# Pal 2 vs DRAG Nano vs Renova Zero



## ace_d_house_cat (7/8/19)

Hey guys,

I m looking for a new pod device to replace my old faithful TWISP ATOM.

After reading what I could find on this forum and the interweb, I am leaning towards the Artery Pal 2. The size, replaceable coils (instead of the entire pod) and the fact that it comes with a DL coil makes looks quite attractive.

My wife has a Renova Zero and whilst nice, I just thought I'd give something else a try. Bearing in mind that I don't use nic salts, and 90% of the time I vape TKO Blue Milk 12mg freebase in these devices.

A few reviews however have mentioned that the flavour is muted whilst other's rave about it. I don't know what to believe.

Has anyone compared the Pal 2 to the DRAG Nano and/or Renova Zero and/or anything else similar?

Any help would be appreciated.


----------



## StompieZA (7/8/19)

I have tested the Zero, DRAG Nano, Drag Baby, Voopoo Find S Trio (Not yet available in SA but uses same coils as DRAG Baby) and Aurora Play and some other smaller ones. 

The DRAG is overated and i get no taste which is why i think Voopoo has redesigned the pod with the launching of their new P1 pod. It looks cute and great but thats it. 
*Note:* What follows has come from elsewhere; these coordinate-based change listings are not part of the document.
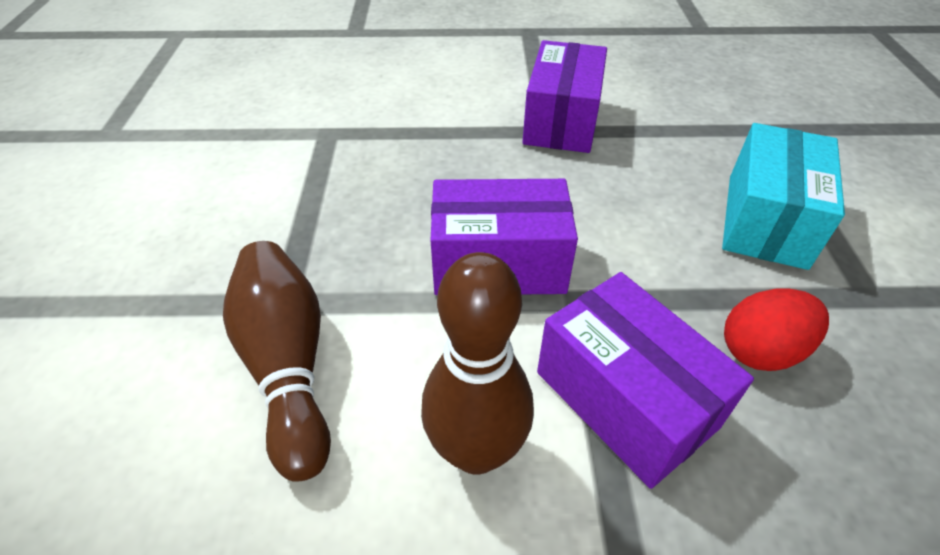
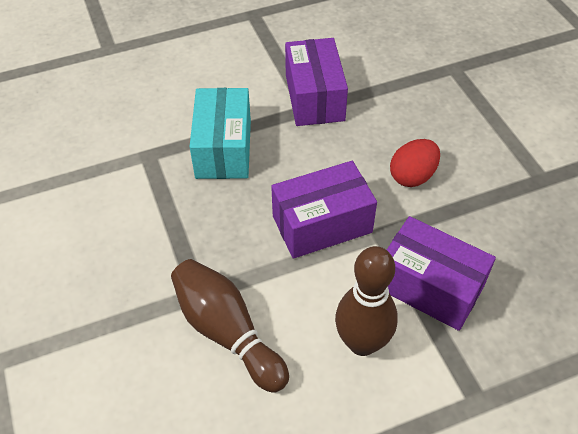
camera: 20 degrees left, 5 degrees up
(761, 350) = (492, 234): red egg -> red egg (412, 176)
(766, 220) = (472, 143): turquoise box -> turquoise box (223, 149)

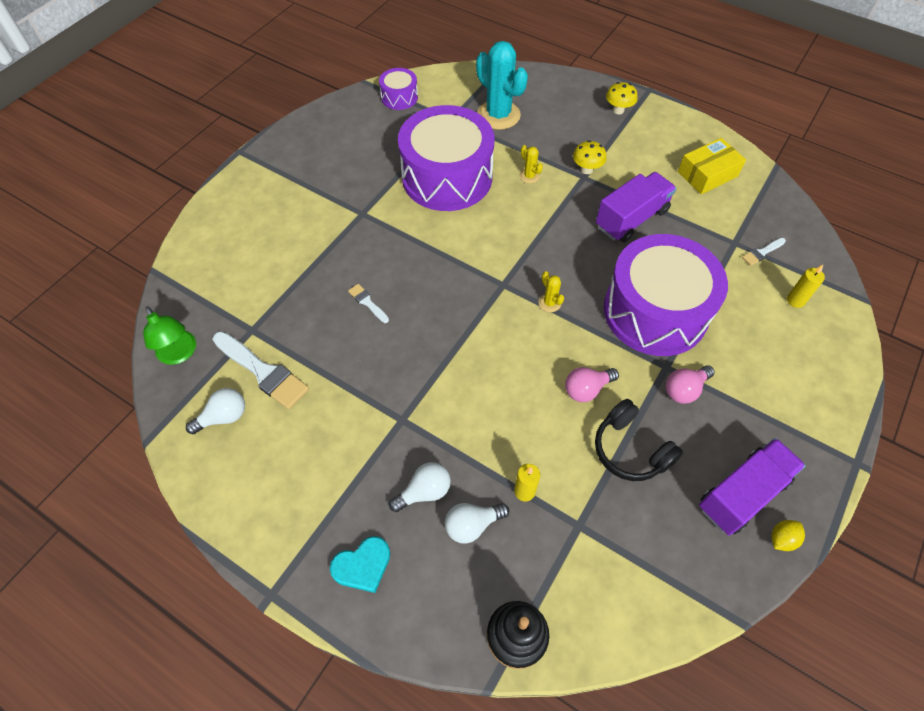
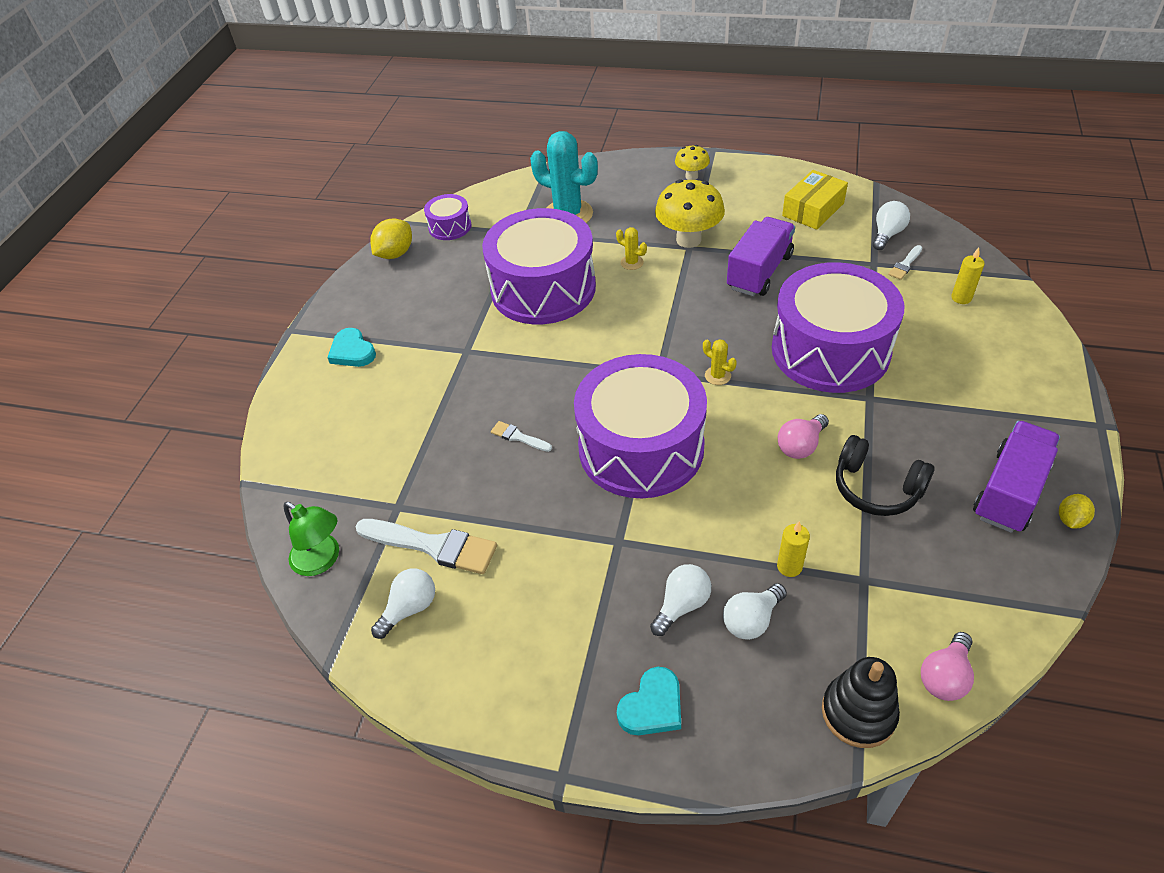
camera: 15 degrees left, 10 degrees down
(276, 185) = (352, 351): none -> turquoise heart
(346, 109) = (395, 254): none -> yellow lemon
(457, 345) = (641, 447): none -> purple drum
(586, 169) = (688, 240): yellow mushroom -> yellow mushroom, size x1.82
(684, 389) = (899, 413): pink light bulb -> pink light bulb (945, 676)
(761, 218) = (887, 234): none -> white light bulb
Vaporesso Zero and Aurora play both have excellent flavor and looks great but the Drag Baby and Voopoo Find is here for me takes the win.

Voopoo Drag Baby and Voopoo Find S (I am selling one in classifieds btw) use the same coils so its available at most vape stores, They offer both MTL and DL coils and extremely good flavor and very nice restrictive MTL and a slight restrictive DL. The DRAG Baby looks like a mini mod with tank and the FIND s is a proper pod device. 

Both use PNP coils as well, they are like proper mini subohm coils but in pods so flavor is really good!

Reactions: Informative 1


----------



## ace_d_house_cat (7/8/19)

Thanks for the help @StompieZA much appreciated!

Reactions: Thanks 1


----------



## Faraaz (7/8/19)

Is battery life an issue? 

The Uwell Caliburn is great, flavour, pod lifespan

But battery life sucks, currently also looking for an alternative for someone thats happy with the Caliburn, just does not like the fact that he has to charge it 3-4 times a day


----------



## ace_d_house_cat (7/8/19)

Faraaz said:


> Is battery life an issue?
> 
> The Uwell Caliburn is great, flavour, pod lifespan
> 
> But battery life sucks, currently also looking for an alternative for someone thats happy with the Caliburn, just does not like the fact that he has to charge it 3-4 times a day



Did not even think about the Caliburn! Thanks, will do some research!

Reactions: Like 1


----------